Vinai Chittenzham Thomas, Department of Pathology and Microbiology, Center for Staphylococcal Research
Lauren Kinkhead, Department of Pathology and Microbiology, Center for Staphylococcal Research
Ashley Janssen, Department of Pathology and Microbiology, Center for Staphylococcal Research
Carolyn Schaeffer, Department of Pathology and Microbiology, Center for Staphylococcal Research
Keith Woods, Department of Pathology and Microbiology, Center for Staphylococcal Research
Jill Lindgren, Department of Pathology and Microbiology, Center for Staphylococcal Research
Johnathan Peaster, Department of Pathology and Microbiology, Center for Staphylococcal Research
Sujata Chaudhari, Department of Pathology and Microbiology, Center for Staphylococcal Research
Marat Sadykov, Department of Pathology and Microbiology, Center for Staphylococcal Research
Joselyn Jones, Department of Cellular and Integrative Physiology
Sameh Mohamadi AbdelGhani, University of Nebraska Medical Center, Omaha, Nebraska, USA; Department of Microbiology and Immunology, Faculty of Pharmacy, Beni-Suef University, Beni-Suef, Egypt
Matthew Zimmerman, Department of Cellular and Integrative Physiology
Kenneth W. Bayles, University of Nebraska Medical CenterFollow
Greg Somerville, University of Nebraska-LincolnFollow
Paul Fey, Department of Pathology and Microbiology, Center for Staphylococcal ResearchFollow

ORCID IDs

Kenneth W. Bayles

Date of this Version

2013

Citation

Chittezham Thomas V, Kinkead LC, Janssen A, Schaeffer CR, Woods KM, Lindgren JK, Peaster JM, Chaudhari SS, Sadykov M, Jones J, Mohamadi AbdelGhani SM, Zimmerman MC, Bayles KW, Somerville GA, Fey PD. 2013. A dysfunctional tricarboxylic acid cycle enhances fitness of Staphylococcus epidermidis during β-lactam stress. mBio 4(4):e00437-13. doi:10.1128/mBio.00437-13.

Comments

This article is a U.S. government work, and is not subject to copyright in the United States.

Abstract

A recent controversial hypothesis suggested that the bactericidal action of antibiotics is due to the generation of endogenous reactive oxygen species (ROS), a process requiring the citric acid cycle (tricarboxylic acid [TCA] cycle).

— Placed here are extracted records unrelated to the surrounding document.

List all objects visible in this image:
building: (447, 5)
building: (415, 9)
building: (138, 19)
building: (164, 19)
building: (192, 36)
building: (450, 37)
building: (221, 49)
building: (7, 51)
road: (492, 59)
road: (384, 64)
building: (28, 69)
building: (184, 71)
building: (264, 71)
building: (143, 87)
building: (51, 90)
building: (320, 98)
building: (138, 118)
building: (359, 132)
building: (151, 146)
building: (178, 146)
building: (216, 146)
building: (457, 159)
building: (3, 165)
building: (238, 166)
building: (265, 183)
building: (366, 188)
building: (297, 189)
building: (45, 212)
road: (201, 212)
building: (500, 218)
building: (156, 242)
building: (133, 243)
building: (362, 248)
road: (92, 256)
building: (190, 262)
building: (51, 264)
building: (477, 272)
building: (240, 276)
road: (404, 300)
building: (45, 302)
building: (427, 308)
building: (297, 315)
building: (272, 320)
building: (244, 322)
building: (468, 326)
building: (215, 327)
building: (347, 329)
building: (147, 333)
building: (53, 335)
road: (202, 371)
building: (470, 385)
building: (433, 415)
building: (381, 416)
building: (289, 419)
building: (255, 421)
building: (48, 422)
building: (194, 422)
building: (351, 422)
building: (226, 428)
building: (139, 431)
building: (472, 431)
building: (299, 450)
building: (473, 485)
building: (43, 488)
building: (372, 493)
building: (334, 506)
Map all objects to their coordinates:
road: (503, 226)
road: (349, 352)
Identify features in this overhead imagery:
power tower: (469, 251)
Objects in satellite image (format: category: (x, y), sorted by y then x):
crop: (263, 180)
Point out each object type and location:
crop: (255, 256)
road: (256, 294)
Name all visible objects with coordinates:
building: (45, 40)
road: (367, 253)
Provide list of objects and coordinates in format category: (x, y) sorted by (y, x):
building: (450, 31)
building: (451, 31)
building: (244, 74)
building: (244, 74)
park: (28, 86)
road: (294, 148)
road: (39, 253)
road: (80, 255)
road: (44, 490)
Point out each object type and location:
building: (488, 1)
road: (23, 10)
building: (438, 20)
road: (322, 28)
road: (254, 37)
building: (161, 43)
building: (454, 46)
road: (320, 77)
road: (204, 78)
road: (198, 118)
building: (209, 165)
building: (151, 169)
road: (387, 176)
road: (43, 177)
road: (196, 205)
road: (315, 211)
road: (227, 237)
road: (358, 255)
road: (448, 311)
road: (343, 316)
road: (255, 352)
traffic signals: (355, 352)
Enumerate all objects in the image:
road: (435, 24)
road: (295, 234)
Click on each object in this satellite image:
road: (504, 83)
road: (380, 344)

To test this hypothesis, we assessed the ability of oxacillin to induce ROS production and cell death in Staphylococcus epidermidis strain 1457 and an isogenic citric acid cycle mutant. Our results confirm a contributory role for TCA-dependent ROS in enhancing susceptibility of S. epidermidis toward β-lactam antibiotics and also revealed a propensity for clinical isolates to accumulate TCA cycle dysfunctions presumably as a way to tolerate these antibiotics. The increased protection from β-lactam antibiotics could result from pleiotropic effects of a dysfunctional TCA cycle, including increased resistance to oxidative stress, reduced susceptibility to autolysis, and a more positively charged cell surface.